É tudo tão estranho esta
manhã, mas enfim, não serei eu o desajustado?
Mudo eu, troco eu?
Ela não é flexível.
Eu sou?
O que essa paixão fez comigo?
Estou desajustado no meio de tudo
Ao mesmo tempo parece que nada
mudou
Eu mudei.
Minha escova de dentes
continua a mesma
Continua?
Se um objeto não se adapta,
jogamos fora e trocamos
Porque são objetos
descartáveis
Mas e as pessoas que não se
adaptam? E as pessoas que se tornam desajustadas
E que não conseguem mais
seguir o convencionado?
São trocadas por outras e mais
outras
Então são descartáveis?
Puro silogismo
Mas é assim que funciona
É assim que funciona?
Tem que funcionar assim?
Somos todos descartáveis e
Quando não servimos mais,
somos trocados
Então somos descartáveis?
Então somos objetos e não
humanos?
Vou jogar minha escova de
dentes fora
E comprar uma nova
Ela é um objeto descartável
Mas se eu acordei diferente é
por que estou apaixonado por você?
E isso me torna mais
importante na tua vida?
O que me torna o cara ideal
para ti?
Estou apaixonado por você
E isso me torna diferente? Me
faz diferente?
Eu posso ser o cara ideal para
ti?
Minha velha escovas de dentes
Vai deixar saudade
Tudo nessa idade se transforma
em luto a elaborar
Toda perda se torna um fardo a
me preocupar
As marcas no rosto denotam a
minha idade avançada
A minha escova antiga,
ultrapassada
Esquecida
No fundo da lata de lixo
Isolada e perdida
Já que suas cerdas desgastadas são sinais de que está ultrapassada
Como as marcas no meu rosto
demonstram minha idade avançada.
Primeiro sobre inspiração, posso dizer que o uso de smartphone me garantiu mais idéias anotadas em bloco de notas...

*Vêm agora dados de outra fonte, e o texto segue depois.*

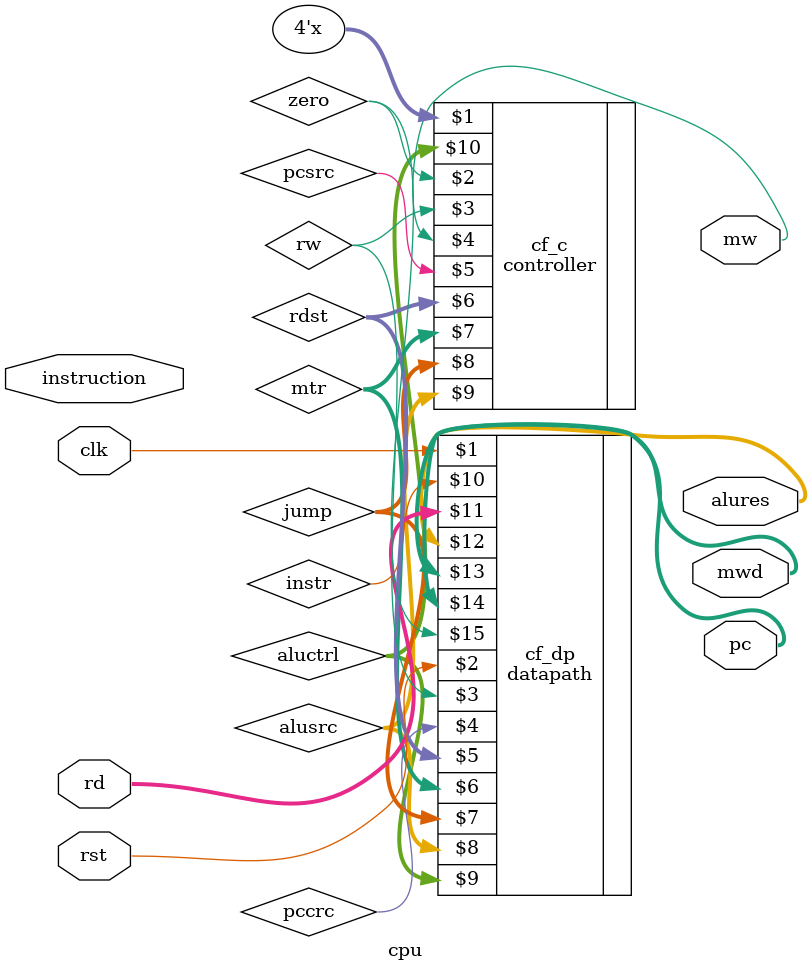
<source format=sv>
`ifndef CPU
`define CPU
`timescale 1ns/100ps

`include "../datapath/datapath.sv"
`include "../controller/controller.sv"

module cpu (
    input logic clk, rst,
    input logic [15:0] instruction, rd,
    output logic mw,
    output logic [15:0] alures, mwd, pc
    );
    logic zero, rw, pcsrc;
    logic [1:0] rdst, mtr, jump, alusrc;
    logic [2:0] aluctrl;

    controller cf_c(
        instr[15:12],
        zero,
        rw,
        mw,
        pcsrc,
        rdst,
        mtr,
        jump,
        alusrc,
        aluctrl
        );
    datapath cf_dp(
        clk,
        rst,
        rw,
        pccrc,
        rdst,
        mtr,
        jump,
        alusrc,
        aluctrl,
        instr,
        rd,
        alures,
        mwd,
        pc,
        zero
        );
endmodule

`endif // CPU

</source>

ResponderExcluirSobre a escova de dentes ultrapassada e no lixo, descartada, acho que Marcio Silceira não rima com idade avançada, mas sim com vitalidade na estrada...
esse lance do bloco de notas é o que sempre salva. Mas um papel amassado no bolso da calça tb vale. A vitalidade nas estradas rurais de Londrina, Paraná e quiçá do Brasil, porque não? Sobre a escova de dentes, é só uma metáfora para a superficialidade e a descartabilidade na modernidade líquida.